■ The problem ■
Show every line below where "Rodal" appears.
* * * * * * *
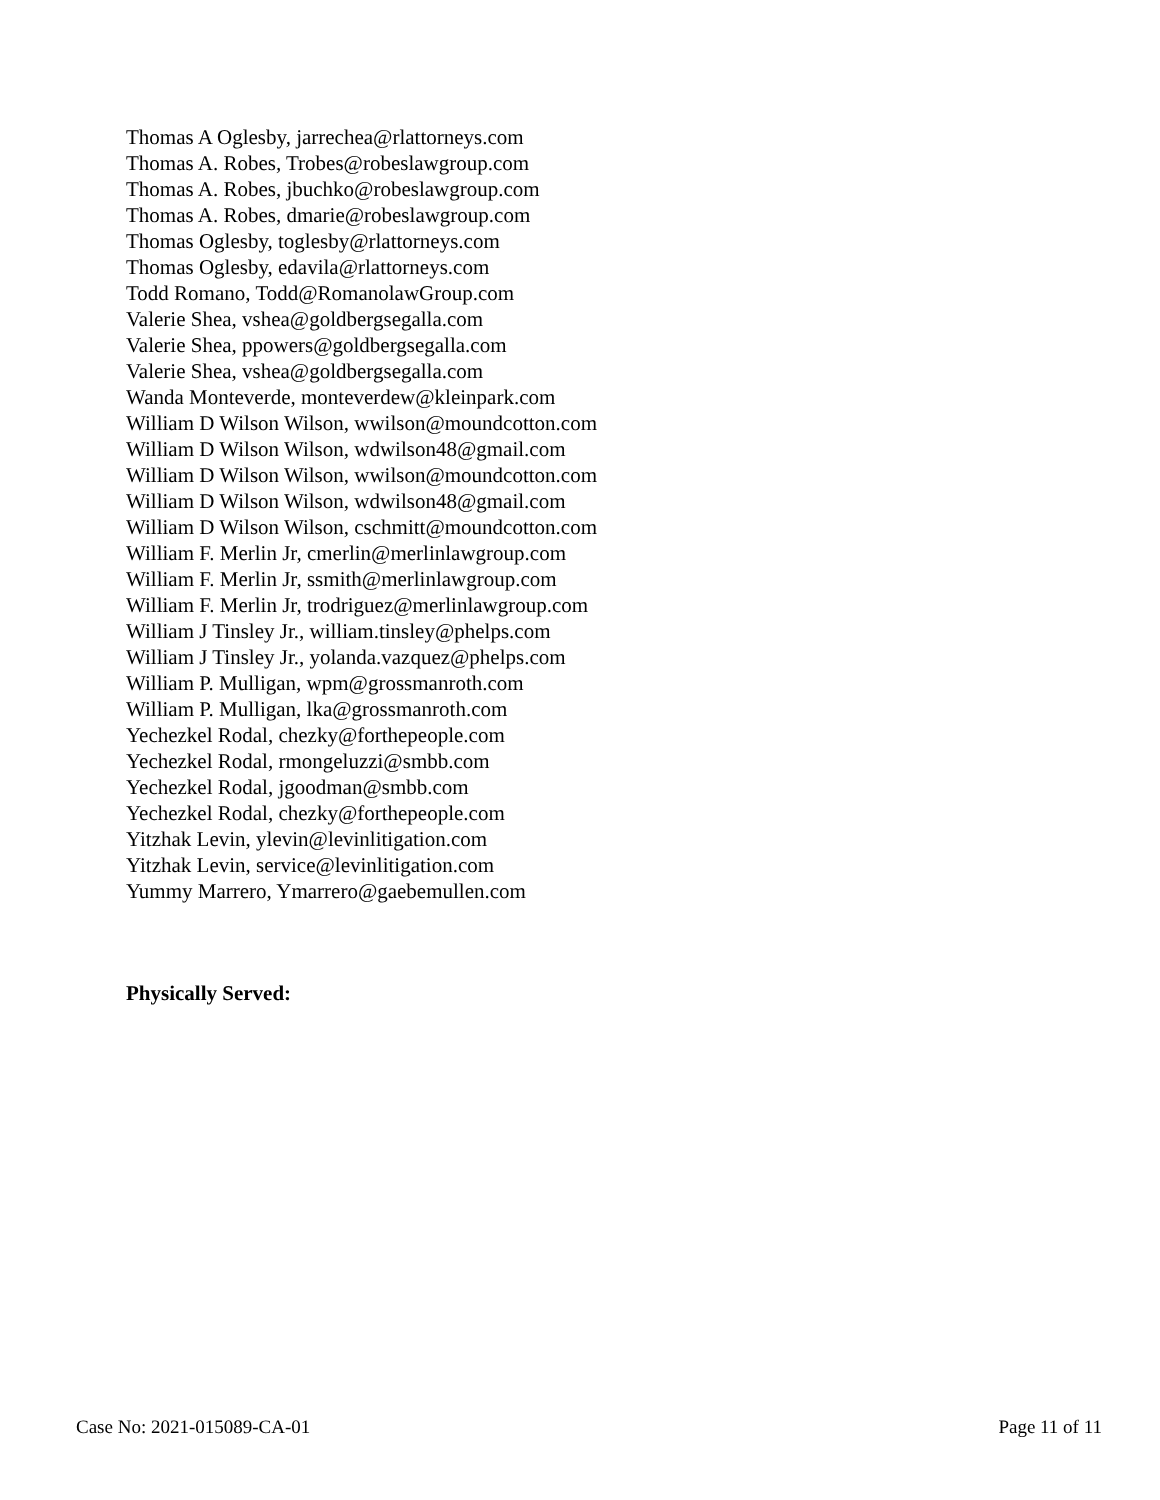Thomas A Oglesby, jarrechea@rlattorneys.com
Thomas A. Robes, Trobes@robeslawgroup.com
Thomas A. Robes, jbuchko@robeslawgroup.com
Thomas A. Robes, dmarie@robeslawgroup.com
Thomas Oglesby, toglesby@rlattorneys.com
Thomas Oglesby, edavila@rlattorneys.com
Todd Romano, Todd@RomanolawGroup.com
Valerie Shea, vshea@goldbergsegalla.com
Valerie Shea, ppowers@goldbergsegalla.com
Valerie Shea, vshea@goldbergsegalla.com
Wanda Monteverde, monteverdew@kleinpark.com
William D Wilson Wilson, wwilson@moundcotton.com
William D Wilson Wilson, wdwilson48@gmail.com
William D Wilson Wilson, wwilson@moundcotton.com
William D Wilson Wilson, wdwilson48@gmail.com
William D Wilson Wilson, cschmitt@moundcotton.com
William F. Merlin Jr, cmerlin@merlinlawgroup.com
William F. Merlin Jr, ssmith@merlinlawgroup.com
William F. Merlin Jr, trodriguez@merlinlawgroup.com
William J Tinsley Jr., william.tinsley@phelps.com
William J Tinsley Jr., yolanda.vazquez@phelps.com
William P. Mulligan, wpm@grossmanroth.com
William P. Mulligan, lka@grossmanroth.com
Yechezkel Rodal, chezky@forthepeople.com
Yechezkel Rodal, rmongeluzzi@smbb.com
Yechezkel Rodal, jgoodman@smbb.com
Yechezkel Rodal, chezky@forthepeople.com
Yitzhak Levin, ylevin@levinlitigation.com
Yitzhak Levin, service@levinlitigation.com
Yummy Marrero, Ymarrero@gaebemullen.com
Physically Served:
Case No: 2021-015089-CA-01 Page 11 of 11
* * * * * * *
■ Result of this task ■
Yechezkel Rodal, chezky@forthepeople.com
Yechezkel Rodal, rmongeluzzi@smbb.com
Yechezkel Rodal, jgoodman@smbb.com
Yechezkel Rodal, chezky@forthepeople.com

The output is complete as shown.